2021-02-01 03238, 2021
_lucifer
hi all!
2021-02-01 03221, 2021
ruaok
> db0:keys=8660,expires=8286,avg_ttl=10039539
2021-02-01 03230, 2021
ruaok
CB still has some cache keys without expiry
2021-02-01 03241, 2021
_lucifer
I was mostly busy last week and didn't do much but I was able to help with the CB redis today.
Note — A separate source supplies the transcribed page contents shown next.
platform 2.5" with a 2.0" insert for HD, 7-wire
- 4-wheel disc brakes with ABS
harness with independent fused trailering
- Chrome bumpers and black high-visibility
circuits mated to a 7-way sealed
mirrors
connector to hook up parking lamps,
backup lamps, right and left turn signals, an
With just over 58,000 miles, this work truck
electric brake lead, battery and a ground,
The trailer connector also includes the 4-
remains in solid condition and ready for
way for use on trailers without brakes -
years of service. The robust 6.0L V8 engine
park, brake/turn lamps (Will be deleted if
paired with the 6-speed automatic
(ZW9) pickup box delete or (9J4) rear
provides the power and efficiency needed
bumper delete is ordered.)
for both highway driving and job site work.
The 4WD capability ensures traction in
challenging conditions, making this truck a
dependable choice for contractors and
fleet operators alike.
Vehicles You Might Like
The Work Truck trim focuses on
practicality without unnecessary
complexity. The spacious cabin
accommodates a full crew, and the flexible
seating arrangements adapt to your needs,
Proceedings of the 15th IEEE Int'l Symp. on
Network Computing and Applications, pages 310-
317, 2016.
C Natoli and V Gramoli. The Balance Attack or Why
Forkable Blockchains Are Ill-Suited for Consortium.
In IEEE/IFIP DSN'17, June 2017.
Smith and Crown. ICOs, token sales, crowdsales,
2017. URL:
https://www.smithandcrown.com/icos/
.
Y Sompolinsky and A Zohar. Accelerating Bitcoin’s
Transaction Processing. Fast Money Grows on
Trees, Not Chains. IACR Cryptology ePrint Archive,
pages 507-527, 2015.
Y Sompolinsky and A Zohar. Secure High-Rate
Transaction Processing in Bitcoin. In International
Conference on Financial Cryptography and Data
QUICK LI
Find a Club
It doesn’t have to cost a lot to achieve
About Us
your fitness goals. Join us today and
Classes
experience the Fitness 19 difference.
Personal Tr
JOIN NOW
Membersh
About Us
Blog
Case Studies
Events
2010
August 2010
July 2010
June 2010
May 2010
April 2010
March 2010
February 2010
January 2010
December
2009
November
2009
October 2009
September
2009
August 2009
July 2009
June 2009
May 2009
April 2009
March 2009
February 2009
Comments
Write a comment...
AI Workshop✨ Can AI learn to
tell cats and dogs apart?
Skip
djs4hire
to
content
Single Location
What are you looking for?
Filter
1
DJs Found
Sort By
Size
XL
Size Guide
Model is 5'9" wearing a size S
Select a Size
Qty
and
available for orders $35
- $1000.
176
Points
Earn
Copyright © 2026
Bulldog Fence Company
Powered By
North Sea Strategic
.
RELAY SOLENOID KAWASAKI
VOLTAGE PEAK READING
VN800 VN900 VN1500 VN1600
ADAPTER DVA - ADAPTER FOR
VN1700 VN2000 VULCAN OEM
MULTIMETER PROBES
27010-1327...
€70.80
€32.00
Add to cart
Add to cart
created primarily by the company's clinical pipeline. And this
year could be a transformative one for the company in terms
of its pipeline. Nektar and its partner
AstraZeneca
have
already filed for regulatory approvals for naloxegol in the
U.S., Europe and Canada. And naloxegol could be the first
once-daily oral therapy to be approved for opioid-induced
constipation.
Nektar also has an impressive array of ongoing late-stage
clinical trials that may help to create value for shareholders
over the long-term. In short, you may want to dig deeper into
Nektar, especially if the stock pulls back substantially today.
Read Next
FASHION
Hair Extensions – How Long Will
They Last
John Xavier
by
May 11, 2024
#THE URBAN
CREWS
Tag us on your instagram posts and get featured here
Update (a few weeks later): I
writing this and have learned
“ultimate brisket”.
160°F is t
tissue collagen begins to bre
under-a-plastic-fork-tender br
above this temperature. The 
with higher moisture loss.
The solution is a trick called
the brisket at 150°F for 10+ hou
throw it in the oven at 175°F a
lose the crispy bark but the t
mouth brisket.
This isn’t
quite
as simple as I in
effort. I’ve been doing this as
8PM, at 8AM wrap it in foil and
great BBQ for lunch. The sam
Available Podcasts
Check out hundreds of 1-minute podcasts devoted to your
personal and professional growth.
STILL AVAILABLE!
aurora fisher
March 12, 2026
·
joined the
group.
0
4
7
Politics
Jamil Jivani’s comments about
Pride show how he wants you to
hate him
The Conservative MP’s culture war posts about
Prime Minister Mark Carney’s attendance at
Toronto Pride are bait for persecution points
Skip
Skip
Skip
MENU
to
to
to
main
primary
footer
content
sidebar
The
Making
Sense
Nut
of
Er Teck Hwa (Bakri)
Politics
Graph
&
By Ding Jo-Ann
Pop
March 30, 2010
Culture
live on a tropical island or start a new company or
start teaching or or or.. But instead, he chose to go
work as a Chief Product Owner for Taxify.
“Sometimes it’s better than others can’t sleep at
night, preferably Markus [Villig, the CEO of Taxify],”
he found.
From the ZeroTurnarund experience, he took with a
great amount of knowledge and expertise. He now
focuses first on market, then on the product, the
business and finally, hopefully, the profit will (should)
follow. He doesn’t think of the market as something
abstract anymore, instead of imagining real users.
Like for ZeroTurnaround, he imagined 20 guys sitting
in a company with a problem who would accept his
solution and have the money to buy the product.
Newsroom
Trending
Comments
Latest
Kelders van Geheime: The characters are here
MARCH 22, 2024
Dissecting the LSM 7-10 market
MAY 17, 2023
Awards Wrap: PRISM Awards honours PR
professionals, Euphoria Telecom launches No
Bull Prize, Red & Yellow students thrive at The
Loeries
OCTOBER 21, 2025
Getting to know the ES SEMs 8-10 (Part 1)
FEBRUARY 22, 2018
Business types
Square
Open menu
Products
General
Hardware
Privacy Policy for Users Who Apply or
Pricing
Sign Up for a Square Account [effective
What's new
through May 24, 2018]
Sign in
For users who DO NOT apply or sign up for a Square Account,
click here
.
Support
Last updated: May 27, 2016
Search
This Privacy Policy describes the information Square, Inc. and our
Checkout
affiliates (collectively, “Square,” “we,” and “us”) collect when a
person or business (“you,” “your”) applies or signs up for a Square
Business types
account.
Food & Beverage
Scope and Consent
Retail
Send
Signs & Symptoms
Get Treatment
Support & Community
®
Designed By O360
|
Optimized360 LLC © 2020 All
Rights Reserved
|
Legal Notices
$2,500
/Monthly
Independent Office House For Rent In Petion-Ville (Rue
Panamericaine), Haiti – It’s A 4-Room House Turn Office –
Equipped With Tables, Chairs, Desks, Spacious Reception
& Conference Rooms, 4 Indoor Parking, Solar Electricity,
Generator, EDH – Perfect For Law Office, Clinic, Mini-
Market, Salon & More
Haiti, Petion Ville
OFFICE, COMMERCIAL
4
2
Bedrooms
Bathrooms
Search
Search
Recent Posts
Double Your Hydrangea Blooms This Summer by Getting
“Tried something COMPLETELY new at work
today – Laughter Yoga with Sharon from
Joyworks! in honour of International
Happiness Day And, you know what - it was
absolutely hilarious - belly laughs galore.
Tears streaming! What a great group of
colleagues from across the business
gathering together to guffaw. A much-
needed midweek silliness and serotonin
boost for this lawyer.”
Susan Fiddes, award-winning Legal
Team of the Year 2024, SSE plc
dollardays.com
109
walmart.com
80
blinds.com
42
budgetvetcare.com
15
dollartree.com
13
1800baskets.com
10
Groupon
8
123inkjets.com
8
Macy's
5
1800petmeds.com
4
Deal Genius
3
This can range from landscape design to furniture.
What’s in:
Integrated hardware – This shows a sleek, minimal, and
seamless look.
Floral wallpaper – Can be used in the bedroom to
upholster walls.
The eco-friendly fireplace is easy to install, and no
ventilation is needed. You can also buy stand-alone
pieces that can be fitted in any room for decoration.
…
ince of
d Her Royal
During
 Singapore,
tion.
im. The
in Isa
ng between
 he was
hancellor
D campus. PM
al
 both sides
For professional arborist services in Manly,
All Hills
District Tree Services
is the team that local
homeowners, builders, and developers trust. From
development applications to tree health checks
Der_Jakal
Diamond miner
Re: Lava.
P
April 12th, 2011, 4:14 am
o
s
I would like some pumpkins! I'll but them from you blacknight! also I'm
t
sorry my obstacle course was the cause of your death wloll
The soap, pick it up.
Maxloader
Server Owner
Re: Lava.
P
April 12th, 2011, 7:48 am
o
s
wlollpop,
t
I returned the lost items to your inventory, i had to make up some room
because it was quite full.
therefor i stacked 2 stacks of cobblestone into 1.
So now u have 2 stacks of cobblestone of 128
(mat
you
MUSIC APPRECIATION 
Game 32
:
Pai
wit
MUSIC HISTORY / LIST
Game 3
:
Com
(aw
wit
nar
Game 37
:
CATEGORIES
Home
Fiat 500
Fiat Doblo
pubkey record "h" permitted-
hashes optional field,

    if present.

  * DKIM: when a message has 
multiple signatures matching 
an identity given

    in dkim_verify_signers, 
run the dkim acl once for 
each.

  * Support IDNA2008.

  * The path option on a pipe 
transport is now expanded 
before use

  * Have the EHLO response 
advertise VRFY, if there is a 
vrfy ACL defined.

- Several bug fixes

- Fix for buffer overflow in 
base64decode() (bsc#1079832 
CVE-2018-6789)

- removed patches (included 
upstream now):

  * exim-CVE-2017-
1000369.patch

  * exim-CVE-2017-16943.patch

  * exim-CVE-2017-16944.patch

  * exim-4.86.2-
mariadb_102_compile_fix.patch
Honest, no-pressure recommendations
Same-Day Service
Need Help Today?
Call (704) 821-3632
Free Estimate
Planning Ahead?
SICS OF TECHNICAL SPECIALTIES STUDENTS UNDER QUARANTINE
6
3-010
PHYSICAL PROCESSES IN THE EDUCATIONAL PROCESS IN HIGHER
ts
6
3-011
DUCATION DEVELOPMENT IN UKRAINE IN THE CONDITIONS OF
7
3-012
Thats it for me.
2021-02-01 03251, 2021
ruaok
thank you!
2021-02-01 03253, 2021
_lucifer
diru1100: next?
2021-02-01 03241, 2021
alastairp
ruaok: a lot less than the 10% that it was, though. (I assume you did a flushall again?) Let me look at the cached values again
2021-02-01 03253, 2021
Freso
Or maybe no diru around.
2021-02-01 03202, 2021
Freso
So I guess that’s that for reviews!
2021-02-01 03205, 2021
ruaok did flushall
2021-02-01 03219, 2021
Freso
And the GSoC topic is postponed to next week, so…
2021-02-01 03225, 2021
Freso
That rounds up this meeting!
2021-02-01 03239, 2021
Mr_Monkey
Thanks !
2021-02-01 03243, 2021
Freso
Thank you everyone who gave reviews, and thank you all for your time!